Favorite tools: The knee lift on my sewing machine is invaluable because it frees up both of my hands to hold the fabric. I also like using an item called the Purple Thang. It helps to guide the fabric underneath the presser foot with more precision.
Favorite part of quilting: Designing a quilt. Having my family use their quilts, love them, and ask for more. I like to share my love of quilting with others. There is nothing better than seeing a grandchild wrapped up in a quilt whether they are sleeping, reading, watching TV, or just because they want to.
Why I love quilting: I wonder what story I will do next and what will my quilts look like in five years. I never tire of the infinite possibilities and the joy quilting brings me. You will never make friends as dear and wonderful as quilting friends.
Quilting as relaxation: Never sew when you are too tired. When you are a little drowsy, or in a great hurry, you make mistakes, and those mistakes can cost you a lot of time and money. So get your beauty sleep—the quilt will still be there in the morning. (Myra, right, with Blue Meadow Designs partner Cori Derksen)

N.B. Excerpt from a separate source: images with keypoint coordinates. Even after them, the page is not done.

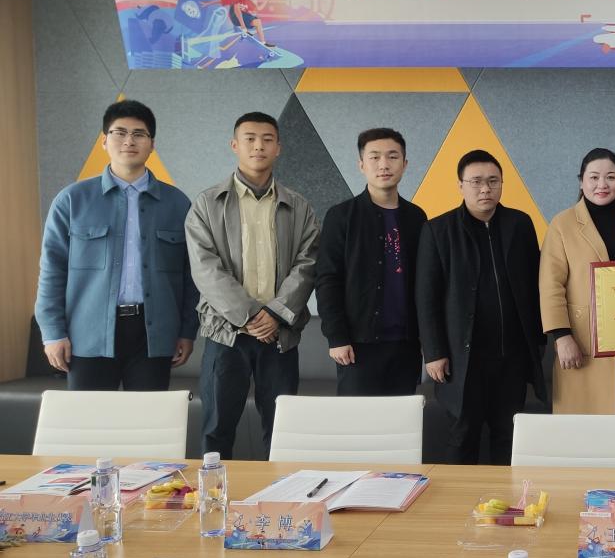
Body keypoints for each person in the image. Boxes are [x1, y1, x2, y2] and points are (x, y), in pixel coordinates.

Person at [35, 100, 197, 390]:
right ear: (104, 141)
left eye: (139, 134)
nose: (129, 141)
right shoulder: (72, 200)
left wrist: (187, 330)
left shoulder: (177, 203)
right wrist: (52, 332)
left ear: (152, 144)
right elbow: (52, 270)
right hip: (87, 334)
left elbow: (191, 275)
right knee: (90, 418)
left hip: (154, 335)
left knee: (148, 417)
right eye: (120, 132)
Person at [185, 112, 319, 458]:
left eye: (267, 139)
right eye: (250, 139)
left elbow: (308, 263)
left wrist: (274, 314)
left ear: (278, 148)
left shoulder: (299, 206)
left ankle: (280, 492)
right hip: (226, 335)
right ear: (235, 145)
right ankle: (216, 492)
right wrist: (249, 316)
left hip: (279, 335)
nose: (258, 146)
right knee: (216, 430)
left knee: (281, 431)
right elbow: (205, 268)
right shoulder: (207, 204)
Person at [417, 150, 545, 464]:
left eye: (492, 181)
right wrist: (434, 352)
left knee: (508, 435)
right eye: (476, 182)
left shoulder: (520, 224)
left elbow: (536, 284)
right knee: (462, 435)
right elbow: (426, 296)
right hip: (462, 358)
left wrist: (538, 342)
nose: (485, 189)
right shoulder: (438, 230)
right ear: (460, 186)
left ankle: (506, 496)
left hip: (511, 356)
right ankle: (459, 496)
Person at [316, 128, 426, 397]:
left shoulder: (417, 217)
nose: (384, 164)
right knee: (357, 421)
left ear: (405, 164)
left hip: (406, 344)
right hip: (357, 345)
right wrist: (336, 337)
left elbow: (426, 283)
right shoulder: (341, 216)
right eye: (375, 157)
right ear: (361, 165)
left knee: (402, 420)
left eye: (392, 156)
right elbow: (327, 280)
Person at [539, 148, 615, 415]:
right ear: (581, 182)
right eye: (594, 177)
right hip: (581, 338)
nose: (602, 184)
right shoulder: (562, 223)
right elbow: (550, 284)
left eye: (610, 177)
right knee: (583, 425)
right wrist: (561, 337)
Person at [203, 0, 275, 47]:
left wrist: (267, 0)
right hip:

Piecing tip: Cut those leftover bits of binding into 1" lengths and keep them in a basket by your machine. Use these little thread savers to begin and end all your seams, especially when sewing small pieces together and for chain piecing.
Quilting without rules: I feel a beginner should watch out for being told too many rules. Rules KILL your creativity. They cause people new to a craft to develop habits or techniques that may not suit them because someone told them it was the ‘rule’ and the ‘one and only way’ to do it. I am against rules. But guidelines, like using a 1/4" seam for piecing, are great. Most things won’t work if you don’t have that (but remember that some things DO work without a 1/4" seam!).

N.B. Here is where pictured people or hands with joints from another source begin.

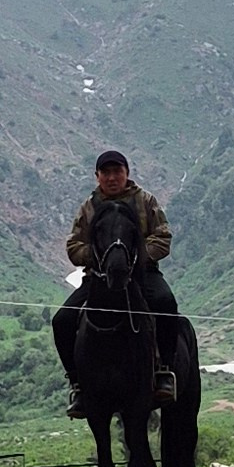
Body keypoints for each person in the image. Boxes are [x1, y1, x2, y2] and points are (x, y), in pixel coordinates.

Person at [66, 148, 178, 401]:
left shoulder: (145, 201)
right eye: (106, 173)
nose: (112, 177)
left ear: (127, 173)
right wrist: (102, 259)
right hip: (99, 277)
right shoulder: (88, 208)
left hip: (143, 274)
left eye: (117, 171)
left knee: (166, 304)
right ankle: (77, 383)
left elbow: (162, 237)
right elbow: (74, 246)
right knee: (62, 320)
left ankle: (164, 370)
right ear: (97, 176)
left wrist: (134, 259)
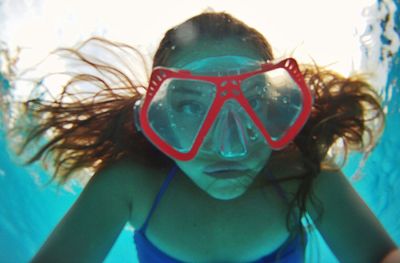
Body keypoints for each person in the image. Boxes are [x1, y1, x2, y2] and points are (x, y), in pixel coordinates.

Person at [2, 11, 398, 263]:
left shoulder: (306, 175)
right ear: (156, 120)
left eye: (252, 101)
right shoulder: (128, 185)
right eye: (192, 107)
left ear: (278, 107)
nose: (230, 145)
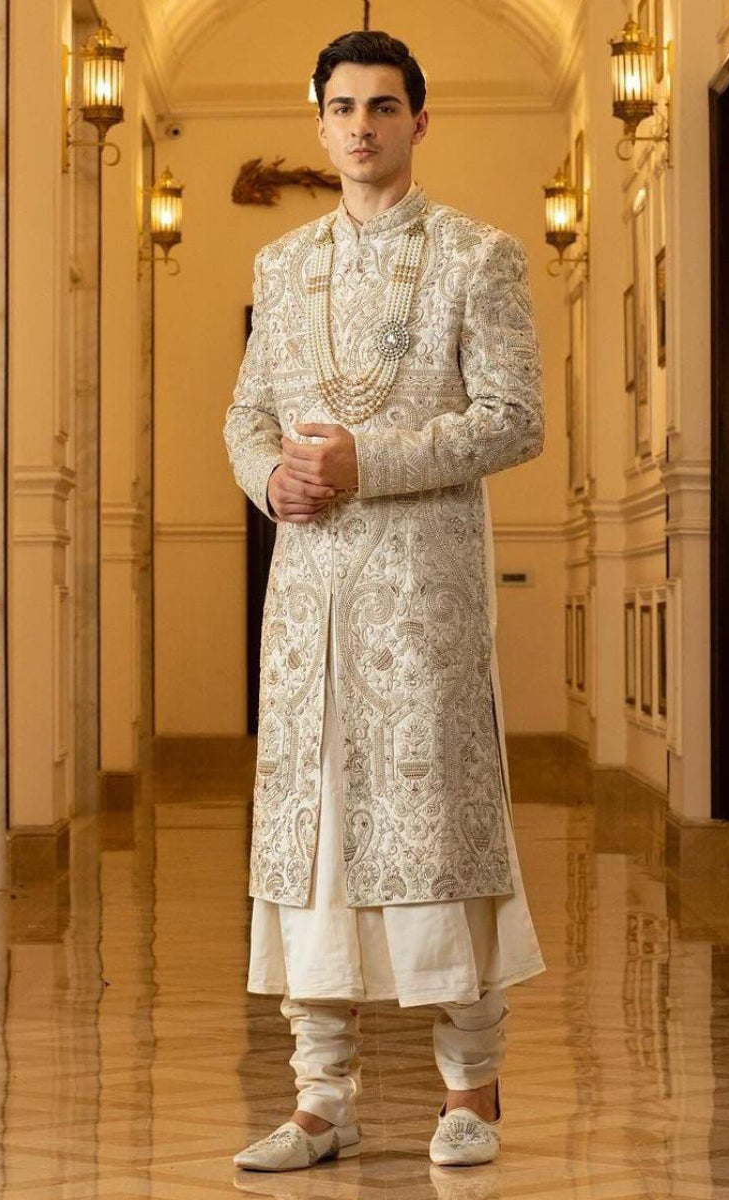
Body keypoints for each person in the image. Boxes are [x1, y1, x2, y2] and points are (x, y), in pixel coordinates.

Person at [222, 28, 546, 1172]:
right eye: (342, 107)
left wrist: (372, 463)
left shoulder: (477, 255)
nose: (360, 126)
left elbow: (513, 419)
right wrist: (266, 479)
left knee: (436, 827)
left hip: (421, 601)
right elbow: (247, 413)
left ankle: (470, 1090)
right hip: (307, 600)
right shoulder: (279, 267)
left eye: (382, 106)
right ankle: (321, 1101)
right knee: (308, 838)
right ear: (317, 122)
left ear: (418, 120)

Hand-appliqué tip: When tracing around templates to prepare pieces for needle-turn appliqué, I use an extra-fine-point permanent marker. Be sure to check the marker on scrap fabric to make sure it doesn’t bleed; as some pens age, their ink separates and tends to bleed.
Fusible-appliqué tip: I like Wonder-Under fusible web. It is lightweight and barely noticeable in fusible appliqué. Some products make the appliqués too stiff. I also like to use it with wool appliqué. I use it for both machine and hand appliqué when using wool. It stabilizes the wool shapes, holds them in place, and is easy to stitch though when doing a blanket stitch by hand. I like having wool projects to take with in the car and having the pieces fused in place makes the project road-trip friendly. (Tammy, left, with Joined at the Hip partner Avis Shirer)
Machine-quilting tip: When you are machine quilting, use quilting or gardening gloves to help you grip the quilt. They make life so much easier because they will help you move the quilt around and you won’t get so tense.